─── SELECTED TEXT ───

Chicago might be called the Second City, but there’s no doubt the Illinois destination gives every other metropolitan area a run for its money. Music, art, theater, dining, recreation, pro sports powerhouses — there’s not much Chicago lacks when it comes to quality of life. And many people agree: Conde Nast Traveler readers have ranked Chicago the No. 1 Best Big City in the U.S. for seven years in a row.
One big reason why people love the city so much? The surrounding neighborhoods and towns that make up Chicagoland are pretty stellar. So stellar, in fact, that we’ve put together a quick guide to the best places to live in Chicago — including the ‘burbs. But before we dive in, let’s talk about a few of those nicknames we always hear to get some revealing insight into what makes Chi-town tick:
- The Windy City: As the 12th-windiest city in the U.S., Chicago might more appropriately be called A Windy City. But with a cold breeze from the waves of Lake Michigan rushing through its streets pretty much year-round, the nickname fits just fine. Another origin theory: After a tornado blew through town in the early 19th Century, a newspaper dubbed Chicago the Windy City. And finally, many Chicago politicians were known for their talent for talking — windbags, some might say.

───

**YOUR TASKS**.
1. In the Chicago passage, where does Chicago rank among the windiest cities in the U.S.?
2. Extend the Chicago passage, picking up right after its last sentence.
The rows that come next are separate material from the Chicago passage.

─── PROVIDED MATERIAL ───

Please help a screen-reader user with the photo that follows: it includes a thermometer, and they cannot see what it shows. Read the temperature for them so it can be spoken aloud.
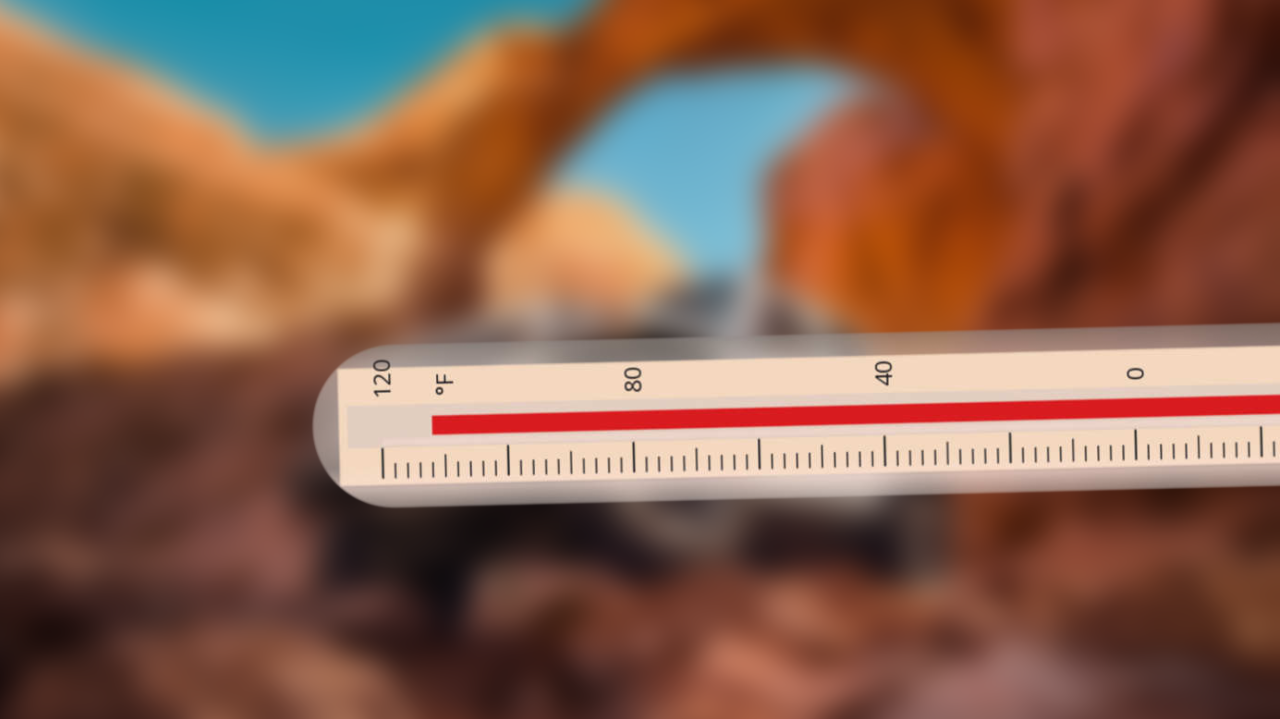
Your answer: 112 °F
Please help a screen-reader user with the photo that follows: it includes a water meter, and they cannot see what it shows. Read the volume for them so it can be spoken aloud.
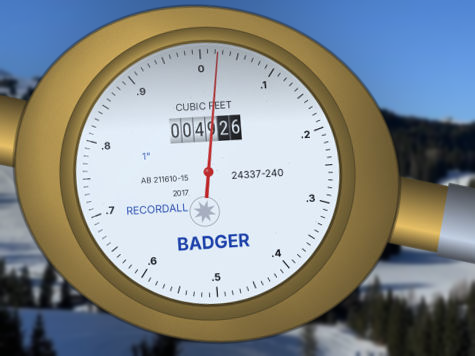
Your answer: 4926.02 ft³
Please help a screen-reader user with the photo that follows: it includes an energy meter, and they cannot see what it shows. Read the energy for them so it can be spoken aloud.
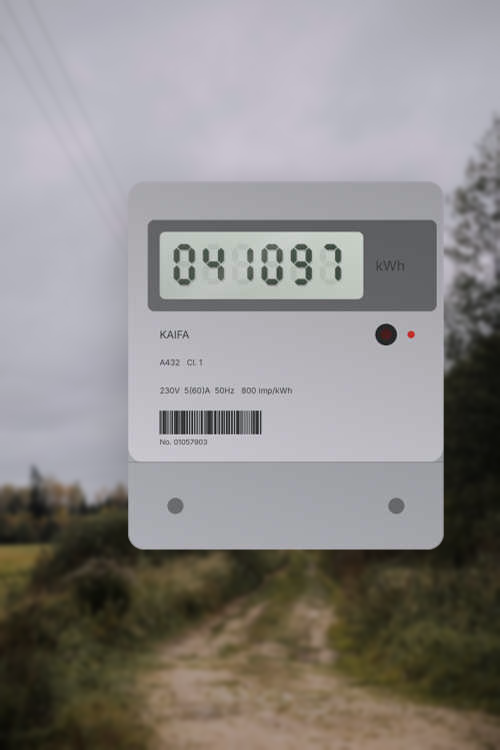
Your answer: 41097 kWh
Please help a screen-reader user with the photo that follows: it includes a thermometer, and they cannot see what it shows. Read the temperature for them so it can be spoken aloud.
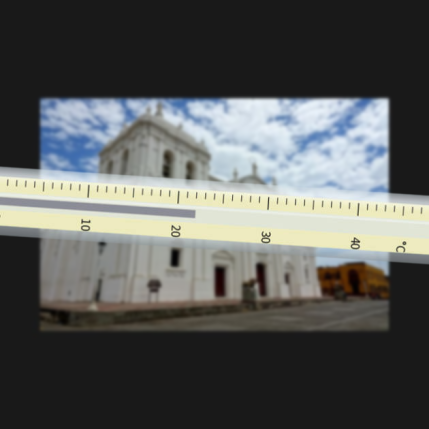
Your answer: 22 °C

───

**RESPONSES PER TASK**.
1. It is the 12th-windiest city in the U.S.

2.
- Second City: Chicago is actually now the third-largest city in the U.S., with 2.7 million residents — and a metro Chicagoland population of 9.51 million. But this particular moniker came about because of the city’s second incarnation after the Great Chicago Fire in 1871, when it was rebuilt from the ground up. However, today, Second City has a new meaning: Readers of TimeOut voted Chicago the No. 2 best city in the world, behind only Edinburgh. Among the things residents love about Chi-town are its dining and bar scenes (deep dish pizza, anyone?) and the rich arts and culture.
- City of Big Shoulders: In 1909, poet Carl Sandberg wrote an ode to Chicago in which he honored the laborers who built the city into an industrial powerhouse. He used the phrase “City of the Big Shoulders,” and those hard-working Midwesterners liked it.
- Smelly Onion: This endearing nickname has its roots in the Miami tribe of Native Americans who once inhabited the area. The local riverbanks were abundant with wild garlic, which the Miami called “checagou.” French settlers eventually evolved that to “Chicago” — but the stinky nickname stuck.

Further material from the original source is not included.